Your words sounded like the worst kind of secret, the sort that I wished wasn’t true. The thing is, secrets are awful in lots of ways, but they almost never lie.

Skylar became a favorite for me very quickly. While at the beginning we can’t possibly say what her personality is like because she is always doped up and trying to forget, we get a recount and visualization of the way she used to be on the flashback chapters and they help us to see where Skylar is trying to go-what she’s trying to accomplish. These flashbacks have a neat little twist to them, though-they are written in second person. Omgahh that confused me at first, but then as we got deeper into the story, I started to become OBSESSED with the flashbacks because these chilling recollections spoken to Piper through the form of ‘You’ touched me far deeper than any of the present day story did-they brought the temperature down about ten degrees. As Skylar begins to realize time is running out and she needs to remember, she stops taking the pills and slowly comes back to us in pieces. I loved the growth of her character. It was addicting to see how strongly she wanted to save her sister and what she was willing to do to accomplish that….but as the memories progressively returned and she begins to find things out….the urge to forget again is strong. And that feeling, paired with the flashbacks spoken to Piper, made for a thrilling duo that had me pushing to finish even at the cost of no sleep.

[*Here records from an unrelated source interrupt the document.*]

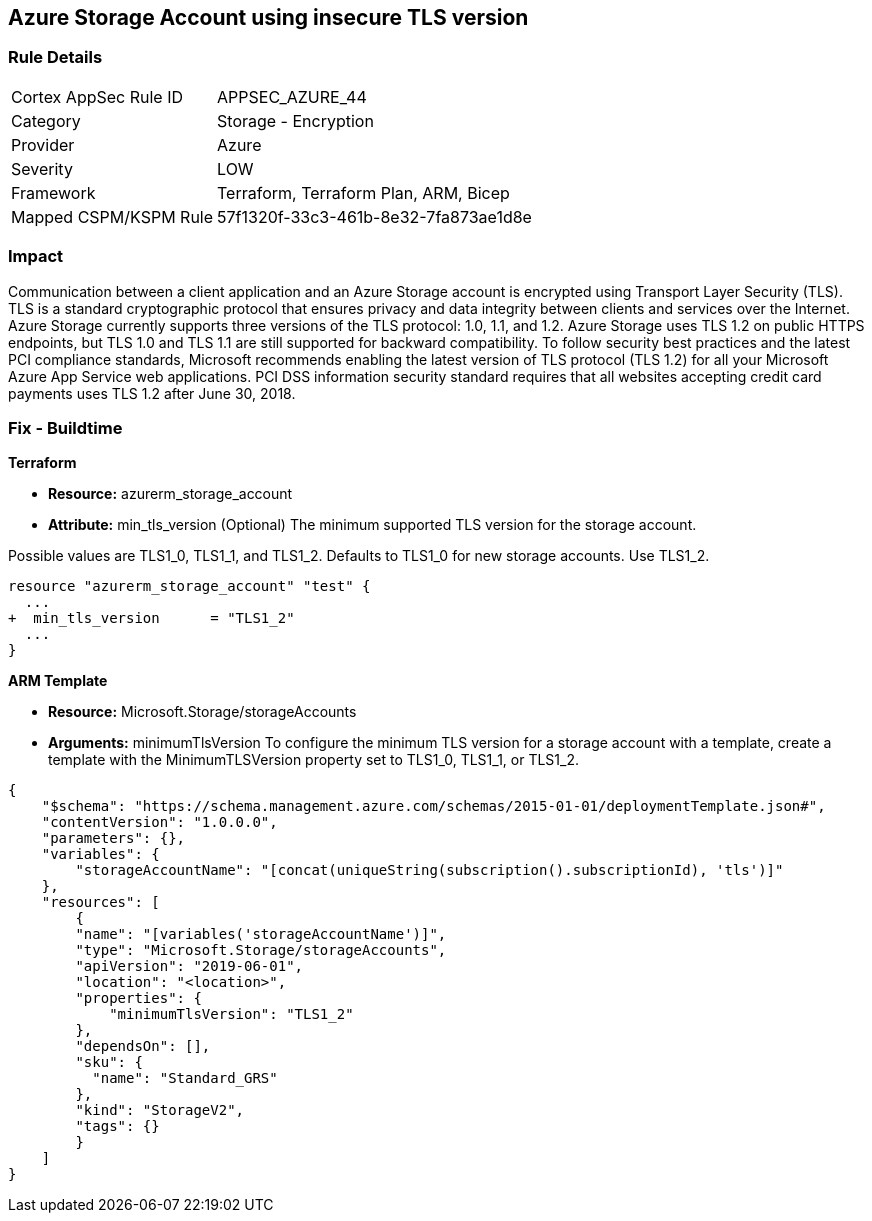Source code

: == Azure Storage Account using insecure TLS version
// Azure Storage Account uses insecure version of TLS


=== Rule Details

[cols="1,2"]
|===
|Cortex AppSec Rule ID |APPSEC_AZURE_44
|Category |Storage - Encryption
|Provider |Azure
|Severity |LOW
|Framework |Terraform, Terraform Plan, ARM, Bicep
|Mapped CSPM/KSPM Rule |57f1320f-33c3-461b-8e32-7fa873ae1d8e
|===


=== Impact
Communication between a client application and an Azure Storage account is encrypted using Transport Layer Security (TLS).
TLS is a standard cryptographic protocol that ensures privacy and data integrity between clients and services over the Internet.
Azure Storage currently supports three versions of the TLS protocol: 1.0, 1.1, and 1.2.
Azure Storage uses TLS 1.2 on public HTTPS endpoints, but TLS 1.0 and TLS 1.1 are still supported for backward compatibility.
To follow security best practices and the latest PCI compliance standards, Microsoft recommends enabling the latest version of TLS protocol (TLS 1.2) for all your Microsoft Azure App Service web applications.
PCI DSS information security standard requires that all websites accepting credit card payments uses TLS 1.2 after June 30, 2018.
////
=== Fix - Runtime


* Azure Portal To change the policy using the Azure Portal, follow these steps:* 



. Log in to the Azure Portal at https://portal.azure.com.

. Navigate to your * storage account*.

. Select * Configuration*.

. Under * Minimum TLS version*, use the drop-down to select the minimum version of TLS required to access data in this storage account, as shown in the following image.


* CLI Command* 


The minimumTlsVersion property is not set by default when you create a storage account with Azure CLI.
This property does not return a value until you explicitly set it.
The storage account permits requests sent with TLS version 1.0 or greater if the property value is null.


[source,shell]
----
{
 "az storage account create \\
    --name & lt;storage-account> \\
    --resource-group & lt;resource-group> \\
    --kind StorageV2 \\
    --location & lt;location> \\
    --min-tls-version TLS1_1

az storage account show \\
    --name & lt;storage-account> \\
    --resource-group & lt;resource-group> \\
    --query minimumTlsVersion \\
    --output tsv

az storage account update \\
    --name & lt;storage-account> \\
    --resource-group & lt;resource-group> \\
    --min-tls-version TLS1_2

az storage account show \\
    --name & lt;storage-account> \\
    --resource-group & lt;resource-group> \\
    --query minimumTlsVersion \\
    --output tsv",
}
----
----
////
=== Fix - Buildtime


*Terraform* 


* *Resource:* azurerm_storage_account
* *Attribute:* min_tls_version (Optional)  The minimum supported TLS version for the storage account.

Possible values are TLS1_0, TLS1_1, and TLS1_2.
Defaults to TLS1_0 for new storage accounts.
Use TLS1_2.


[source,go]
----
resource "azurerm_storage_account" "test" {
  ...
+  min_tls_version      = "TLS1_2"
  ...
}
----


*ARM Template* 


* *Resource:* Microsoft.Storage/storageAccounts
* *Arguments:* minimumTlsVersion To configure the minimum TLS version for a storage account with a template, create a template with the MinimumTLSVersion property set to TLS1_0, TLS1_1, or TLS1_2.


[source,go]
----
{
    "$schema": "https://schema.management.azure.com/schemas/2015-01-01/deploymentTemplate.json#",
    "contentVersion": "1.0.0.0",
    "parameters": {},
    "variables": {
        "storageAccountName": "[concat(uniqueString(subscription().subscriptionId), 'tls')]"
    },
    "resources": [
        {
        "name": "[variables('storageAccountName')]",
        "type": "Microsoft.Storage/storageAccounts",
        "apiVersion": "2019-06-01",
        "location": "<location>",
        "properties": {
            "minimumTlsVersion": "TLS1_2"
        },
        "dependsOn": [],
        "sku": {
          "name": "Standard_GRS"
        },
        "kind": "StorageV2",
        "tags": {}
        }
    ]
}
----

I nodded and agreed, but all the time I couldn’t help finding the new stories unsatisfactory in a slightly different way. In our Gardnerville story, we were born into the magical and dangerous place, and that left us with a new problem and no easy solution that I could see.
Maybe it was all those funerals, but our predicament seemed much worse than anything that Alice faced. How could we ever have a happy ending, Piper, when the mysterious and deadly land is where we’ve grown up, and there is never any hope of finding a safe place to call home?

Even now I have thoughts begging to be splashed onto this review, but I have literally so many that I keep forgetting (ironic) and am forced to wrap this up. There is no way for me to get everything I feel or felt on this review and it’s probably for the best anyway-This book is so twisty and turny that the more I say, the more likely you’ll figure things out. So I need to zip my lips and move on….but just know: No amount of words can or will explain the complexity that is this novel. None.

Piper, you never really needed powers to make others do your will. Not with me, at least.
And that was why there was never any choice to make.
“Yes, of course I’m with you,” I said. “Always.”